Format the records, from their first line through the line containing "picture [278, 137, 1398, 908]", as a JSON list of strings with one string per line. Skip blank lines.

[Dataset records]
== == ==
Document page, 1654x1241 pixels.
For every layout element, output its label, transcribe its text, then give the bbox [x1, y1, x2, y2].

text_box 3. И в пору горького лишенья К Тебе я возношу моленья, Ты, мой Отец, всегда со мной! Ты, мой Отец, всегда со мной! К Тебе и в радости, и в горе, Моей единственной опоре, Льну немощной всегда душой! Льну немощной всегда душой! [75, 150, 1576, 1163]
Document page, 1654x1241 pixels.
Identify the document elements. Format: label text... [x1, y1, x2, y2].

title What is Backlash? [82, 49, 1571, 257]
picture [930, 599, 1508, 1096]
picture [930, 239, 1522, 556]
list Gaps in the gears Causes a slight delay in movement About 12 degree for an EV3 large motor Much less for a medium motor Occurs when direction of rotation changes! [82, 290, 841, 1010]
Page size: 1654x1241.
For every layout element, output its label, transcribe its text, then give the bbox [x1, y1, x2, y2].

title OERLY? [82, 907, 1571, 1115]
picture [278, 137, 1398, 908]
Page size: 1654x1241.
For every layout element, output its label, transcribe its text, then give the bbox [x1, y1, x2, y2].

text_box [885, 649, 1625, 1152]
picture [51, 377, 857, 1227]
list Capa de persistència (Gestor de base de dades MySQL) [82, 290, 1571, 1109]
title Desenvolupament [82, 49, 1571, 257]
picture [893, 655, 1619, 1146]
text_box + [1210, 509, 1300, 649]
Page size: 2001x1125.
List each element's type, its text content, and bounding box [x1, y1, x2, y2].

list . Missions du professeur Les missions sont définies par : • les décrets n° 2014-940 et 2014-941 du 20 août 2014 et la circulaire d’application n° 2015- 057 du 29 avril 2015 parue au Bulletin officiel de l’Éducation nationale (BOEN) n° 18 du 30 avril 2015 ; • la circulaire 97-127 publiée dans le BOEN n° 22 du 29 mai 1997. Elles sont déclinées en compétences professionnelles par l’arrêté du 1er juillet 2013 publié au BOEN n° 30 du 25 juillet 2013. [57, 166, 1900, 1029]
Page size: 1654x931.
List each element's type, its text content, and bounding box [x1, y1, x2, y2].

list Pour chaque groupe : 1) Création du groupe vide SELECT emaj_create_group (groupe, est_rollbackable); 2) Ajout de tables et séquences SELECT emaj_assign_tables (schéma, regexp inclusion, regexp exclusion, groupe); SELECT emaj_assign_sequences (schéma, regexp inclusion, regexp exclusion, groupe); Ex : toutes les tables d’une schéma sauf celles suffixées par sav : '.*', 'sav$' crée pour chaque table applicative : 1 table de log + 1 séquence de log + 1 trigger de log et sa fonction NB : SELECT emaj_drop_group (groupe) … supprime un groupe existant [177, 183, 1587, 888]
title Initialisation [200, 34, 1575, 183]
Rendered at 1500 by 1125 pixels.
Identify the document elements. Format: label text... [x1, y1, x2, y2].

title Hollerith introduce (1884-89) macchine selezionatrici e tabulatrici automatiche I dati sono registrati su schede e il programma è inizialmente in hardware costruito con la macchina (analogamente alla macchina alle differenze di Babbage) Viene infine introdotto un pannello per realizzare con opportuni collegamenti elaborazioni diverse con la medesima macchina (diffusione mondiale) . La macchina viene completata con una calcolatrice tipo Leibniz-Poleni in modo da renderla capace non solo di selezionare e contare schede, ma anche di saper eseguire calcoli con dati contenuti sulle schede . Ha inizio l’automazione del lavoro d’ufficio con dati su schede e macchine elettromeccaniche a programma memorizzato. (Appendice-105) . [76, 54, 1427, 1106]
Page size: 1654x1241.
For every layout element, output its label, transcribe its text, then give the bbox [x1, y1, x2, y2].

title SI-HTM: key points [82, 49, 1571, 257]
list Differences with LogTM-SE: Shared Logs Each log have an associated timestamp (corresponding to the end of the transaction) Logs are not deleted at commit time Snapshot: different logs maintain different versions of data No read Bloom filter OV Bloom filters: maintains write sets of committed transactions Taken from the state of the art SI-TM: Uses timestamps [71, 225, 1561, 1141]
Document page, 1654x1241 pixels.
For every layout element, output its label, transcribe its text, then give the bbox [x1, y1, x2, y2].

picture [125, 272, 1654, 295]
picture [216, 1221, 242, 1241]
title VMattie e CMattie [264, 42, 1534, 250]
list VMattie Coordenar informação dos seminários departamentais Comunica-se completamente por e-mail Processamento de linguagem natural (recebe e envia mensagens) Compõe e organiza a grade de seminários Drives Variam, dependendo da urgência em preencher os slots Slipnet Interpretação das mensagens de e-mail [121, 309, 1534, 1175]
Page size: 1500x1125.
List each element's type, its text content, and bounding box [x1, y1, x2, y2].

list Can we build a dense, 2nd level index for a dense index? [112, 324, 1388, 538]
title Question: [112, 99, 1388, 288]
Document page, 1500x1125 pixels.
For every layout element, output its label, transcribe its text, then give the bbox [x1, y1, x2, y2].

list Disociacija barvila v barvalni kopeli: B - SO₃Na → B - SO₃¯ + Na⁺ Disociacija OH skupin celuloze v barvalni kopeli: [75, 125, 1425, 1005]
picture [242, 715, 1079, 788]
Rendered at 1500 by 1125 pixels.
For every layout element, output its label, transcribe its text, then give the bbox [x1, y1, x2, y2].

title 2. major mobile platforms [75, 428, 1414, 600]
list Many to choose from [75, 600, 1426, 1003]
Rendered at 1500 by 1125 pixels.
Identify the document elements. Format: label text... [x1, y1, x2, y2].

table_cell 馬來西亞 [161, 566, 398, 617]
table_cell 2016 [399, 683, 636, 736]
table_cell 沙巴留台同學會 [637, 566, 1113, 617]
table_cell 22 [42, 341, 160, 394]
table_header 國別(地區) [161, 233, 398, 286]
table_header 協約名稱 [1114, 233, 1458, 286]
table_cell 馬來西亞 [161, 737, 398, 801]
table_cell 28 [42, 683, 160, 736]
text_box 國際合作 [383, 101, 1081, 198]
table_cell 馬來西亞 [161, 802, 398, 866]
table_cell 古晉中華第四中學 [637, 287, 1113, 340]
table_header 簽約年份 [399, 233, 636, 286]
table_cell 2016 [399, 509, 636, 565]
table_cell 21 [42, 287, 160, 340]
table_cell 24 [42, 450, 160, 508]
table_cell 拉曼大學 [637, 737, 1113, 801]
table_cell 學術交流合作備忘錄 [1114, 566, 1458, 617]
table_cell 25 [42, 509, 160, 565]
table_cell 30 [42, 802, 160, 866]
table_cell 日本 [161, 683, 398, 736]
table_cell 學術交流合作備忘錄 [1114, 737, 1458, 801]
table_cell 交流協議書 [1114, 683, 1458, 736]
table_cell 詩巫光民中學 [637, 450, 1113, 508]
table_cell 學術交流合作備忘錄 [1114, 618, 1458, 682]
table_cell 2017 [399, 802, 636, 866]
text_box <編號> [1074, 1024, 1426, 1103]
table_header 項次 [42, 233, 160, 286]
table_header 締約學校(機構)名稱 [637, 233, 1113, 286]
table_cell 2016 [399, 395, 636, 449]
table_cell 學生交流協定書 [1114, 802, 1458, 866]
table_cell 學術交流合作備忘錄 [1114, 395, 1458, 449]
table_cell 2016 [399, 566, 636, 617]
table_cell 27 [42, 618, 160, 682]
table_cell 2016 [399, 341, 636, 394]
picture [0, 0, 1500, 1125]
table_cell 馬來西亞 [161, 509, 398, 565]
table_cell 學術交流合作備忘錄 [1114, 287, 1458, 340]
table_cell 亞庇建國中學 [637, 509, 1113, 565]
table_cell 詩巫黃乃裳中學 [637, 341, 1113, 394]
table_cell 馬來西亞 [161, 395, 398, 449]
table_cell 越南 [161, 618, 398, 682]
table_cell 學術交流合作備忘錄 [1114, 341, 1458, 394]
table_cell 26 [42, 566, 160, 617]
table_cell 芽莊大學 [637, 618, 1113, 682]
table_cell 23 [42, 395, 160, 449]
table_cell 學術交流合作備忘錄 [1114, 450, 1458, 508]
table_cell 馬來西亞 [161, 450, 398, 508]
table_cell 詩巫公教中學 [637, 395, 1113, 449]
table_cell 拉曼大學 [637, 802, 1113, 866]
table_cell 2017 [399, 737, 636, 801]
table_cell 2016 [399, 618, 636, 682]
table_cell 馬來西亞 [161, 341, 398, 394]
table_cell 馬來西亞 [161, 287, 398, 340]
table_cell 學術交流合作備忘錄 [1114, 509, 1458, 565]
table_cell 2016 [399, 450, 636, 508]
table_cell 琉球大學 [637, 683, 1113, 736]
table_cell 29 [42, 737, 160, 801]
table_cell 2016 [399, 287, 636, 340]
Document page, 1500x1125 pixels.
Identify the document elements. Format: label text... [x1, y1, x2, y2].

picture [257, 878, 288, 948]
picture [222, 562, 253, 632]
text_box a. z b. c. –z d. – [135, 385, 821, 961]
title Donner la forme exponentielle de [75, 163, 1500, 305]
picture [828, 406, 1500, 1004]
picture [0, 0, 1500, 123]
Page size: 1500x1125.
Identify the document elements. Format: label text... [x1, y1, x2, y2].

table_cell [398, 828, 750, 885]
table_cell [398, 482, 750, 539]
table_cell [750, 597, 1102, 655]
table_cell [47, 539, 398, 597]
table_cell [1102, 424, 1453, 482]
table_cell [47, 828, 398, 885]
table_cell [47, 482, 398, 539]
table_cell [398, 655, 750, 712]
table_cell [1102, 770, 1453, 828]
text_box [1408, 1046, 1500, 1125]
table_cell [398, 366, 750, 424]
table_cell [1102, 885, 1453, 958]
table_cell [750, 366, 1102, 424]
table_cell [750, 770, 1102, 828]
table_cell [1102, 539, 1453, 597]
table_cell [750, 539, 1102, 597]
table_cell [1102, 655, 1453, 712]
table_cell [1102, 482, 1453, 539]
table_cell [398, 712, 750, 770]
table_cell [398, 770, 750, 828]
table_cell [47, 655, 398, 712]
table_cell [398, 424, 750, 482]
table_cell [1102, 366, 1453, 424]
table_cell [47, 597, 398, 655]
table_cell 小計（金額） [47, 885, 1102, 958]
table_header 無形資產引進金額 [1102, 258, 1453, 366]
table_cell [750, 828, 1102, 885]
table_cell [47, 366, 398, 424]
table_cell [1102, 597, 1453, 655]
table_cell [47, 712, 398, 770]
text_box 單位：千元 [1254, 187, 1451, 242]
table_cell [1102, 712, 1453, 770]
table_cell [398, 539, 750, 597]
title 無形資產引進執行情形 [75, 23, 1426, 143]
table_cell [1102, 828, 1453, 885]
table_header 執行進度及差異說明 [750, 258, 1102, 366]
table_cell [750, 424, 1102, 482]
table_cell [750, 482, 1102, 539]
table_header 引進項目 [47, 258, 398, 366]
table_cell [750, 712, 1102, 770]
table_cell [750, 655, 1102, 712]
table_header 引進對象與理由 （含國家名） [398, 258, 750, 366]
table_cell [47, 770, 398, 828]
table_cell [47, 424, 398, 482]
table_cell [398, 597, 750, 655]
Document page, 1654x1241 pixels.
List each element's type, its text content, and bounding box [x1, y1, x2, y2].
== == ==
# COMPLETE ANSWER
[
  "Document page, 1654x1241 pixels.",
  "For every layout element, output its label, transcribe its text, then give the bbox [x1, y1, x2, y2].",
  "text_box 3. И в пору горького лишенья К Тебе я возношу моленья, Ты, мой Отец, всегда со мной! Ты, мой Отец, всегда со мной! К Тебе и в радости, и в горе, Моей единственной опоре, Льну немощной всегда душой! Льну немощной всегда душой! [75, 150, 1576, 1163]",
  "Document page, 1654x1241 pixels.",
  "Identify the document elements. Format: label text... [x1, y1, x2, y2].",
  "title What is Backlash? [82, 49, 1571, 257]",
  "picture [930, 599, 1508, 1096]",
  "picture [930, 239, 1522, 556]",
  "list Gaps in the gears Causes a slight delay in movement About 12 degree for an EV3 large motor Much less for a medium motor Occurs when direction of rotation changes! [82, 290, 841, 1010]",
  "Page size: 1654x1241.",
  "For every layout element, output its label, transcribe its text, then give the bbox [x1, y1, x2, y2].",
  "title OERLY? [82, 907, 1571, 1115]",
  "picture [278, 137, 1398, 908]"
]